God has been teaching me so much lately about adoption and the direct correlation with the gospel. There have been several times where it has just been a sweet reminder for me.
First, God Himself adopted me into His family. I once was not adopted. Because of my sin and my rebellion I was an enemy of God. Colossians 1:21 says "Once you were alienated from God and were enemies in your minds because of your evil behavior."I was not part of God's family, I was alienated. That's bad news, but verse 22 goes on to say "But now he has reconciled you by Christ's physical body through death to present you holy in his sight, without blemish and free from accusation--" God sent Christ into this world to be my substitute. He took my sin on Himself so that I could be right with God and be brought into His family.
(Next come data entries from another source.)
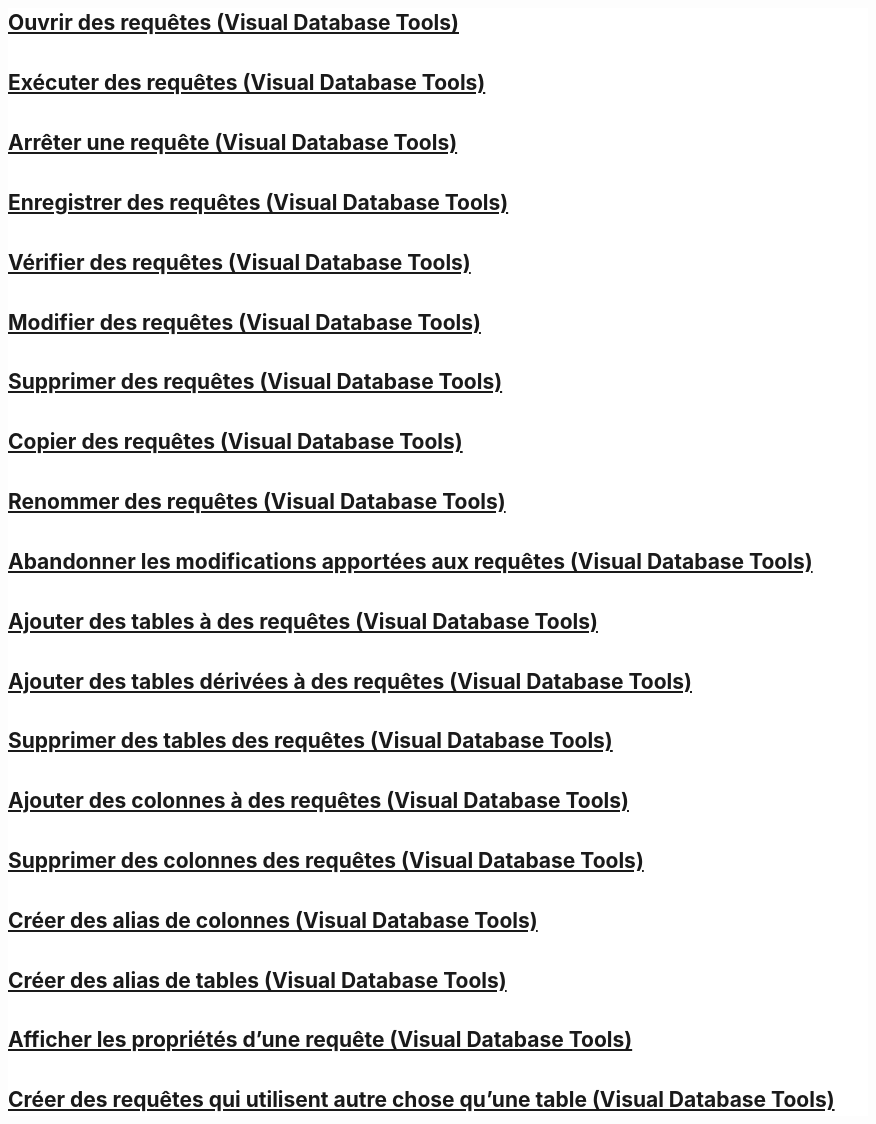 ## [Ouvrir des requêtes (Visual Database Tools)](open-queries-visual-database-tools.md)
## [Exécuter des requêtes (Visual Database Tools)](run-queries-visual-database-tools.md)
## [Arrêter une requête (Visual Database Tools)](stop-a-query-visual-database-tools.md)
## [Enregistrer des requêtes (Visual Database Tools)](save-queries-visual-database-tools.md)
## [Vérifier des requêtes (Visual Database Tools)](verify-queries-visual-database-tools.md)
## [Modifier des requêtes (Visual Database Tools)](modify-queries-visual-database-tools.md)
## [Supprimer des requêtes (Visual Database Tools)](delete-queries-visual-database-tools.md)
## [Copier des requêtes (Visual Database Tools)](copy-queries-visual-database-tools.md)
## [Renommer des requêtes (Visual Database Tools)](rename-queries-visual-database-tools.md)
## [Abandonner les modifications apportées aux requêtes (Visual Database Tools)](discard-changes-made-to-queries-visual-database-tools.md)
## [Ajouter des tables à des requêtes (Visual Database Tools)](add-tables-to-queries-visual-database-tools.md)
## [Ajouter des tables dérivées à des requêtes (Visual Database Tools)](add-derived-tables-to-queries-visual-database-tools.md)
## [Supprimer des tables des requêtes (Visual Database Tools)](remove-tables-from-queries-visual-database-tools.md)
## [Ajouter des colonnes à des requêtes (Visual Database Tools)](add-columns-to-queries-visual-database-tools.md)
## [Supprimer des colonnes des requêtes (Visual Database Tools)](remove-columns-from-queries-visual-database-tools.md)
## [Créer des alias de colonnes (Visual Database Tools)](create-column-aliases-visual-database-tools.md)
## [Créer des alias de tables (Visual Database Tools)](create-table-aliases-visual-database-tools.md)
## [Afficher les propriétés d’une requête (Visual Database Tools)](show-query-properties-visual-database-tools.md)
## [Créer des requêtes qui utilisent autre chose qu’une table (Visual Database Tools)](create-queries-using-something-besides-a-table-visual-database-tools.md)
It was nothing I did, it was all Him.
Secondly, I think about how much this adoption is going to cost us. I have to confess I often worry about it and wonder how we are going to make it happen. Two things about the gospel God has shown me through finances. One is that no matter how much I think this is costing us, it cost God more to adopt me into His family. He had to give His only Son and then pour out His wrath on Him to make me right with God. That's a high cost. I don't care how much this adoption costs us, it will never compare to how much it cost God. I just can't imagine. Even though it is costing us a lot to adopt, I am gladly doing it in order to receive a child and love that child (and I would spend as much as I had to). It's the same way with God. He knew the cost and He did it anyway so that I could be called His. The second thing God is teaching me about the gospel when it comes to finances is His unbelievable provision for us. We are within $850 of our goal for what we needed to raise. He has used countless people to allow that to happen. It has over and over again been an evidence of His grace in our lives.
Finally, (I say finally, but I know I have so much more to learn) I see the love of God for me a little more clearly. To be honest, I really struggle to understand God's love for me. That's a different post for a different day, but suffice it to say I struggle. Through this whole process I have been reminded of the deep love God has for His children. I have no idea where our baby is or who he/she is, but I already love him/her so much. I can't wait to call baby Racine my own. God is the same way, He delights in us being His.
I feel like I so poorly stated all of that and know that I will continually go deeper in my understanding of the gospel. I would not have signed up for this, but God has used our adoption process to teach me a lot about Him and about the gospel. For that I am thankful. God really does have us on a beautiful journey!